Plus récemment, l’institut national américain de la santé mentale, le NIMH (National Institute of Mental Health), a lancé le projet RDoC (Research Domain Criteria), encourageant l’utilisation d’approches dimensionnelles pour l’étude des maladies mentales. Selon Thomas Insel, l’actuel directeur du NIMH, cette nouvelle approche doit permettre d’identifier, au-delà des catégories diagnostiques définies par le passé, les signatures biologiques des dysfonctions sous-tendant les troubles psychiatriques (Hagele et al, 2015; Insel et al, 2010). L’origine de cette initiative vient du constat que les catégories diagnostiques basées sur le consensus clinique ne s’alignent pas sur les résultats issus des neurosciences cliniques et de la génétique. Par ailleurs, ces classifications cliniques ne prédisent pas la réponse aux traitements. En effet, les dernières données provenant des études de génétique, de neuro-imagerie, et des études d’observations longitudinales suggèrent que les catégories diagnostiques actuelles sont hétérogènes, présentant des sous-groupes de malades qui peuvent répondre différemment aux traitements disponibles. Enfin, ces catégories

basées sur la présentation des signes cliniques et des symptômes pourraient ne pas tenir compte des mécanismes biologiques sous-jacents (Insel et al, 2010). Le NIMH a donc initié le “RDoC project” en 2009, afin de développer un nouveau système de classification des troubles mentaux, basés sur les dimensions de la neurobiologie et du comportement.

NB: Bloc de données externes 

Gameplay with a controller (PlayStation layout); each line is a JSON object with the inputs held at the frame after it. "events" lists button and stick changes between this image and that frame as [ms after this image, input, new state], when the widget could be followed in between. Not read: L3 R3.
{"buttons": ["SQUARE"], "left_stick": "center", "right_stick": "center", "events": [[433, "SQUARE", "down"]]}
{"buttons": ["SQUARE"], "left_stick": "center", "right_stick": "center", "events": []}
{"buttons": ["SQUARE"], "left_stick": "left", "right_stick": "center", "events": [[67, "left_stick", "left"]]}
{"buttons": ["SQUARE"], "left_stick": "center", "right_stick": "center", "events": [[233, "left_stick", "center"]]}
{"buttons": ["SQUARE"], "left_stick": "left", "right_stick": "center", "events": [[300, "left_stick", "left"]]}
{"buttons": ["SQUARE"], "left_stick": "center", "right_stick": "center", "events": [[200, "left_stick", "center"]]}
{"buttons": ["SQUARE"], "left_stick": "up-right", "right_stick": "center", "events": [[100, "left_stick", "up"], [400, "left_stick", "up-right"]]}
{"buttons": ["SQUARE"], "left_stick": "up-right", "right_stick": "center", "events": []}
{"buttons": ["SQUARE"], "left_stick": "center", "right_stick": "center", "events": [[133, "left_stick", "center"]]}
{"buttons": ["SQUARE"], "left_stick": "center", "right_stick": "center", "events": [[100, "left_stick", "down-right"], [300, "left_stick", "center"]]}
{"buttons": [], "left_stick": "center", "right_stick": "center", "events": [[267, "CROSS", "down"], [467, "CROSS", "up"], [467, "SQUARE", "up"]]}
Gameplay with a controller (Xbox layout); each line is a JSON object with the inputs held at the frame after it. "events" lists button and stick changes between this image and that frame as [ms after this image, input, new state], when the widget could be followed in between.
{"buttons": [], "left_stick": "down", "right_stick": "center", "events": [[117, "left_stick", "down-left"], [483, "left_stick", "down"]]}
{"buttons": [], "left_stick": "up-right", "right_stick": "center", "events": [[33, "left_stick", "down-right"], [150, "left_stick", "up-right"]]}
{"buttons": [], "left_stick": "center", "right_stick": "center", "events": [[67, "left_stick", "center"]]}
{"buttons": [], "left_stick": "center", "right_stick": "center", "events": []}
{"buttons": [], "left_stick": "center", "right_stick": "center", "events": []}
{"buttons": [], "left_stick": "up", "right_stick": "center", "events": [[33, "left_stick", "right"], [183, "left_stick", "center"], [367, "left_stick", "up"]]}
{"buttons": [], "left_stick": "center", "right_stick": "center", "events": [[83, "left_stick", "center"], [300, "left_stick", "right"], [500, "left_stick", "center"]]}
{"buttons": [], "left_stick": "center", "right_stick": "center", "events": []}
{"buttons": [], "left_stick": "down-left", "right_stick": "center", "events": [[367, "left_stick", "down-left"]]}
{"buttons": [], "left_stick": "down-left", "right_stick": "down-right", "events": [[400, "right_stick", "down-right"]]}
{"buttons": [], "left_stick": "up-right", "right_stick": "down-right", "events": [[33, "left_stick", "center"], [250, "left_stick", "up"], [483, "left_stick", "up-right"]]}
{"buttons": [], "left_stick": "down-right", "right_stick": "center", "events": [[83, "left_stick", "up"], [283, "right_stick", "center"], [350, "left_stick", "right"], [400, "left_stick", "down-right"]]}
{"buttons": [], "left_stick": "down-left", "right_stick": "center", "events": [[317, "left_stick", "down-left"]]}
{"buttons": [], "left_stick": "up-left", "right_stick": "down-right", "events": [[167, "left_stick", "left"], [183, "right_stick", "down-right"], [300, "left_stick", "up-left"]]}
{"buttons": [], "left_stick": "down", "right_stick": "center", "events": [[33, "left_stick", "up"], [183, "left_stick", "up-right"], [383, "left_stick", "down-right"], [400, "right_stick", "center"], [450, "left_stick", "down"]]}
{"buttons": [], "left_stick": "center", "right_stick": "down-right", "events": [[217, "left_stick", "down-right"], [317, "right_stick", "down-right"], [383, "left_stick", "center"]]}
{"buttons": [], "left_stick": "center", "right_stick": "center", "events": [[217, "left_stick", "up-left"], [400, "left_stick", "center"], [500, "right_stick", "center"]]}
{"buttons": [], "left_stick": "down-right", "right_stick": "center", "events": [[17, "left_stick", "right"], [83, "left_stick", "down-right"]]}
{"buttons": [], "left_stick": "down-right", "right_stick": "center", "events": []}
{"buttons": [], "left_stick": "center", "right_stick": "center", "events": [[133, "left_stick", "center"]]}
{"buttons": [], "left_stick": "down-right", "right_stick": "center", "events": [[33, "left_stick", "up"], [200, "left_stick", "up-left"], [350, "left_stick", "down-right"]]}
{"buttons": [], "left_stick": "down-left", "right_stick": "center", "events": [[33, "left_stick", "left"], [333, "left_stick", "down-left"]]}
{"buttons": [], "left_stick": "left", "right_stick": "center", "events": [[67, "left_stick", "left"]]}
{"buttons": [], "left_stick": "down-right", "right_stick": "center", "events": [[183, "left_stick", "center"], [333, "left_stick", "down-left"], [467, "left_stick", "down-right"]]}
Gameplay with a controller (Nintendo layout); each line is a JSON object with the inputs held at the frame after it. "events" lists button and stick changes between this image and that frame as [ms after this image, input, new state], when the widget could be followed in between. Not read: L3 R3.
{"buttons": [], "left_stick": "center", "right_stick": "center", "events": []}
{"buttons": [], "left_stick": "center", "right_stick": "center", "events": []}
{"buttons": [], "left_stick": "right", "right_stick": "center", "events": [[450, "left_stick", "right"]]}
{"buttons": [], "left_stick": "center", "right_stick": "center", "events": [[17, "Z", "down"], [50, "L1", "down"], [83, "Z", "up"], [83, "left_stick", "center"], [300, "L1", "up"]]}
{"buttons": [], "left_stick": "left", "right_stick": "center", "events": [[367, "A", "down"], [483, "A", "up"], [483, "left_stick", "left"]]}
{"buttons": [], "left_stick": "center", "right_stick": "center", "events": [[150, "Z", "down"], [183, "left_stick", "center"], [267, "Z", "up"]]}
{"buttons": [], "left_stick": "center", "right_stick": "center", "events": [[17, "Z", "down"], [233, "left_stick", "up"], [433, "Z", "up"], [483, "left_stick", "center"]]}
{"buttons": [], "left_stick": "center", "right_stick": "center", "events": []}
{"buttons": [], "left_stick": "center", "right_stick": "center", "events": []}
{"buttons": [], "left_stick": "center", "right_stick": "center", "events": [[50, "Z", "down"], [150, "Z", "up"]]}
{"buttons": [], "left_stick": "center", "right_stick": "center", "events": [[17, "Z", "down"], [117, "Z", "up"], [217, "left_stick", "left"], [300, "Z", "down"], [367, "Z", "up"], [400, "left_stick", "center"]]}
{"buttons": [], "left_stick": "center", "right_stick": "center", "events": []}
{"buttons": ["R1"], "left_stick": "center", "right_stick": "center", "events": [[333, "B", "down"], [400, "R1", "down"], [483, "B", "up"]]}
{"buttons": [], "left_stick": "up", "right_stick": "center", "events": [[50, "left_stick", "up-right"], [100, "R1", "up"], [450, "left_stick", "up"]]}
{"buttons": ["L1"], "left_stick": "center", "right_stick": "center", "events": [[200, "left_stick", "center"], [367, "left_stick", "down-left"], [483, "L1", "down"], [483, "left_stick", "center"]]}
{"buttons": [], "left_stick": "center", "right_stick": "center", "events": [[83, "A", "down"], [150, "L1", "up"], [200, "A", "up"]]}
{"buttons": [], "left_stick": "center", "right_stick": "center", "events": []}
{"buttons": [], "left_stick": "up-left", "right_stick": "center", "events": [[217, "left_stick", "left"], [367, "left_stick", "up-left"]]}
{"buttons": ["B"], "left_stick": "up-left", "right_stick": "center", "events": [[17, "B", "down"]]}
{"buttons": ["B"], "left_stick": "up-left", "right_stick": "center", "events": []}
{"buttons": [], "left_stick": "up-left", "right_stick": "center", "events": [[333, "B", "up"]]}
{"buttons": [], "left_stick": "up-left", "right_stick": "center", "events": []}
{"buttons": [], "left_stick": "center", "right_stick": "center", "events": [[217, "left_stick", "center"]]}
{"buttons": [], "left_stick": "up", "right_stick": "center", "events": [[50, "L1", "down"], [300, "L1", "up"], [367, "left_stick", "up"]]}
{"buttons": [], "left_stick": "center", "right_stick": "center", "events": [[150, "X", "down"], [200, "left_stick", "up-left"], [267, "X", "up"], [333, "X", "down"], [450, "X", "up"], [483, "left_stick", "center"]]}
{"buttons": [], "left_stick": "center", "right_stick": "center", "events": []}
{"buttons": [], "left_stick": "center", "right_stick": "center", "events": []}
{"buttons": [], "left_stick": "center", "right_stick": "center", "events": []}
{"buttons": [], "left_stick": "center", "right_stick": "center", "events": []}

Parmi les avantages de l’approche dimensionnelle, se trouve la facilité d’exploration des différences entre les individus, chaque personne étant représentée par un profil de variations quantitatives et de graduations distinctes de l’état normal à pathologique. En revanche, un des désavantages majeurs de l’approche dimensionnelle reste la pluralité des dimensions et leur imprécision, sans qu’il existe d’accord sur le nombre et le type de dimensions qui puissent représenter les phénomènes psychopathologiques (Widakowich, 2013). Les objectifs à long terme de ce changement de stratégie sont d’identifier de nouvelles cibles thérapeutiques pour le développement de nouveaux traitements, de définir des sous-groupes pour la sélection des traitements, et d’obtenir une meilleure correspondance entre les données issues de la recherche et la prise en charge clinique, grâce à l’inclusion de la physiopathologie dans la classification clinique des troubles psychiatriques. En effet, le système des RDoC donne une grande importance à l’approche dimensionnelle, avec une vision particulière des symptômes, faisant partie d’une gamme complète de variations, d’un comportement ou d’une mesure biologique, allant de conditions normales à pathologiques. Ainsi, au contraire de la méthodologie classiquement adoptée dans les études cliniques comparant un groupe pathologique à un groupe contrôle, les RDoC impliquent la mise en place de procédures différentes. Il apparaît nécessaire d’envisager la définition d’une population d’étude basée sur d’autres critères que les catégories diagnostiques du DSM ou de la Classification Internationale des Maladies. Dans certains cas, il s’agirait simplement de réunir tous les patients présentant un certain type de symptômes (Cuthbert and Insel, 2013). Cette approche semble particulièrement adaptée à l’étude des liens entre fonction dopaminergique et circuit de la récompense en psychiatrie. En effet, comme nous l’avons vu précédemment, les deux

systèmes apparaissent étroitement liés chez l’animal et chez l’Homme en condition non pathologique. De plus, des anomalies dopaminergiques et des anomalies fonctionnelles du système de récompense ont été observées dans plusieurs maladies mentales.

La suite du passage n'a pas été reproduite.